When working with fraction equations, like \( \frac{1}{x-3}+\frac{4}{x}=2 \), knowing how to find the Least Common Denominator (LCD) is essential. The LCD is the smallest expression that all denominator terms can divide into without a remainder. In our equation, the denominators are \( x-3 \) and \( x \). These expressions do not share common factors, so their product \((x-3)x\) becomes the LCD.

Why is finding the LCD important? Using the LCD allows us to clear the fractions by transforming the entire equation. This step simplifies solving the equation because fractions can be tricky to work with. By multiplying each term by the LCD, we eliminate denominators. This transforms our original fraction-heavy equation into a friendlier, fraction-free equation.

After clearing the fractions in our original problem, we obtain a new equation: \(5x - 12 = 2x^2 - 6x \). This equation is a quadratic equation, recognized by its highest term, \(x^2\). Quadratic equations are common in algebra and have the standard form \(ax^2 + bx + c = 0\), where \(a\), \(b\), and \(c\) are constants.

Quadratic equations can be solved in multiple ways, including factoring, completing the square, or using the quadratic formula. This particular problem involves moving all terms to one side, giving us \(0 = 2x^2 - 11x + 12 \). This arrangement sets up an equation perfectly for factoring, a process that breaks down the equation for simpler solution finding.

Factoring is a vital skill in solving quadratic equations like \(2x^2 - 11x + 12 = 0 \). The goal is to express the quadratic expression as a product of two binomials. Here, we factor by first identifying two numbers that multiply to the product of the leading coefficient and constant term (\(2 \times 12 = 24\)) and add up to the middle coefficient (\(-11\)).

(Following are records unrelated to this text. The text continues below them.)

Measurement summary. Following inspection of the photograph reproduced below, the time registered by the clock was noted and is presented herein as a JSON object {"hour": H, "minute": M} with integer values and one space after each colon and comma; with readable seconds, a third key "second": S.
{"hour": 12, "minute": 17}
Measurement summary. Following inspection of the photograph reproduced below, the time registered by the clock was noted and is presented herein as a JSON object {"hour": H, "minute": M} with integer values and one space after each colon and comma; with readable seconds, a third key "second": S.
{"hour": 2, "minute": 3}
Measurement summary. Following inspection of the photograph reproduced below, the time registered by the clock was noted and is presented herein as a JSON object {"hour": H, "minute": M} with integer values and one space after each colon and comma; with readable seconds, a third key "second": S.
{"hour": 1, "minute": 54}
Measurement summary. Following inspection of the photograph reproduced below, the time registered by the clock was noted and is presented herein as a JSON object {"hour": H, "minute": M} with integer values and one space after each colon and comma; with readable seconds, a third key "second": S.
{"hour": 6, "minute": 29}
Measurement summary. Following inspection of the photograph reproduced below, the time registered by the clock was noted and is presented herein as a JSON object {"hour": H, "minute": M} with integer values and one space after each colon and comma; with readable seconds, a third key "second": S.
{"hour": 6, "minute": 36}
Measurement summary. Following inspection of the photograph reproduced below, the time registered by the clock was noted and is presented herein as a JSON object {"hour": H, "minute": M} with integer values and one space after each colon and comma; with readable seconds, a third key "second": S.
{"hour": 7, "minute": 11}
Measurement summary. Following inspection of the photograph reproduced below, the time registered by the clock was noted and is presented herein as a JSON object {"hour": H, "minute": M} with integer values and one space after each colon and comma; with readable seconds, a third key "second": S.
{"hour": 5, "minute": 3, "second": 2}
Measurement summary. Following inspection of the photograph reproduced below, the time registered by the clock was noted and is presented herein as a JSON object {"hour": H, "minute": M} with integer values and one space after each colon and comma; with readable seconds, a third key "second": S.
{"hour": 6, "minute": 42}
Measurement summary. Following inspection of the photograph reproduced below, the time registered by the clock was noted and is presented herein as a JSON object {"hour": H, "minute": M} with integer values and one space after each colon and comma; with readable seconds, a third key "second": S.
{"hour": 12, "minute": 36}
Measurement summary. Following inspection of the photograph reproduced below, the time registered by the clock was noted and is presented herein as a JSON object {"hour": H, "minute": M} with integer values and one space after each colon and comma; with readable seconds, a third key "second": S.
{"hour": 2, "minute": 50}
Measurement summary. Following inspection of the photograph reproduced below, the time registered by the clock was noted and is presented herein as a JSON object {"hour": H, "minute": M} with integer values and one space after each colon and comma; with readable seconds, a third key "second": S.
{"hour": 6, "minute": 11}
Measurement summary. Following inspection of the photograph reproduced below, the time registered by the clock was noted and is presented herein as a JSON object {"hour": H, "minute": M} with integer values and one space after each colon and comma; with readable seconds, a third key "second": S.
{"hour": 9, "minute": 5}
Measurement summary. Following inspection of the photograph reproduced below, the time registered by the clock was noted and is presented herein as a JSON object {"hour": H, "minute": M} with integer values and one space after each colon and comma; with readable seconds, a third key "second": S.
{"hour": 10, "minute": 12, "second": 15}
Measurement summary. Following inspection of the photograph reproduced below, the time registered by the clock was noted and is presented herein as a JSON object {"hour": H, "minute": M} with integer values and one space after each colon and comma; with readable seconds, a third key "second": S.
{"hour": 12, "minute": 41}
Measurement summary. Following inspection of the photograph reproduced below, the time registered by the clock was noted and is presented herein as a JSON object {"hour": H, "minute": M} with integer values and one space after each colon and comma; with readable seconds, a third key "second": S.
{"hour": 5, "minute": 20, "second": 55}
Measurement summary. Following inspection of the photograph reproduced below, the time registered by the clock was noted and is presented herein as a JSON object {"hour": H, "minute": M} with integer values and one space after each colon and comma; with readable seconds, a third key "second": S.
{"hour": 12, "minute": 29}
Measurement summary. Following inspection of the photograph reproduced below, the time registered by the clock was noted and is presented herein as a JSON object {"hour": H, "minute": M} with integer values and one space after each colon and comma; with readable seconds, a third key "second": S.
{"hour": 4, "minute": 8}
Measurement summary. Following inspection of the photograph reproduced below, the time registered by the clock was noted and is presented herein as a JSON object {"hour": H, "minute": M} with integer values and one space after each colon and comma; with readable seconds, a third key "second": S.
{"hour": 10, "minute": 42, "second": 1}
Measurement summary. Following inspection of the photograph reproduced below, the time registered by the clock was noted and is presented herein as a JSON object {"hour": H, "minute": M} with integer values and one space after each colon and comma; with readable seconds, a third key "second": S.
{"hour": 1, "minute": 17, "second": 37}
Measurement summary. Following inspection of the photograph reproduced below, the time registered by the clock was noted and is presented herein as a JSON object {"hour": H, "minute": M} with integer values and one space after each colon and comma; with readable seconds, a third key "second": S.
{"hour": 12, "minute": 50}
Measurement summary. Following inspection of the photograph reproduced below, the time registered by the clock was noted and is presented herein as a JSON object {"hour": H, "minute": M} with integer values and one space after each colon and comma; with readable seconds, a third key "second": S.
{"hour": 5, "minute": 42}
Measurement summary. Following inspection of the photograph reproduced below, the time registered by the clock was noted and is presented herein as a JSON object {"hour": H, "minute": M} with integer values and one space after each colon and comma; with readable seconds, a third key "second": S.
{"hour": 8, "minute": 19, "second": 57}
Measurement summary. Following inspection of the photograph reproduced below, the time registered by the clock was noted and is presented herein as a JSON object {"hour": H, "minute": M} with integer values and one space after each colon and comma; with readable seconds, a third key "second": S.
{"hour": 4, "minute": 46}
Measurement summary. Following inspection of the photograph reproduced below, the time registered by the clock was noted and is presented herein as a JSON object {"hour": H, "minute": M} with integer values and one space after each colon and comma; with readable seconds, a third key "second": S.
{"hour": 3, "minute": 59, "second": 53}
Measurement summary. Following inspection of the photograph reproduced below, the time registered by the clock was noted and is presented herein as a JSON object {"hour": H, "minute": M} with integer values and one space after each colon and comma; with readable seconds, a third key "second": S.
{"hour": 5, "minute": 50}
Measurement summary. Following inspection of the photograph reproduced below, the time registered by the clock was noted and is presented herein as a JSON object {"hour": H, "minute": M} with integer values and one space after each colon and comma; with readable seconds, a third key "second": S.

Once we find these numbers, \(-3\) and \(-8\), we can rewrite the middle term, resulting in \(2x^2 - 3x - 8x + 12\). By grouping terms, \((2x^2 - 3x) - (8x - 12)\), and factoring each group, the quadratic beautifully factors to \((2x - 3)(x - 4) = 0\).

This factorization allows us to set each factor equal to zero in order to solve for \(x\). Such techniques are not only applicable in algebraic problems, but essential as you progress into more advanced mathematics.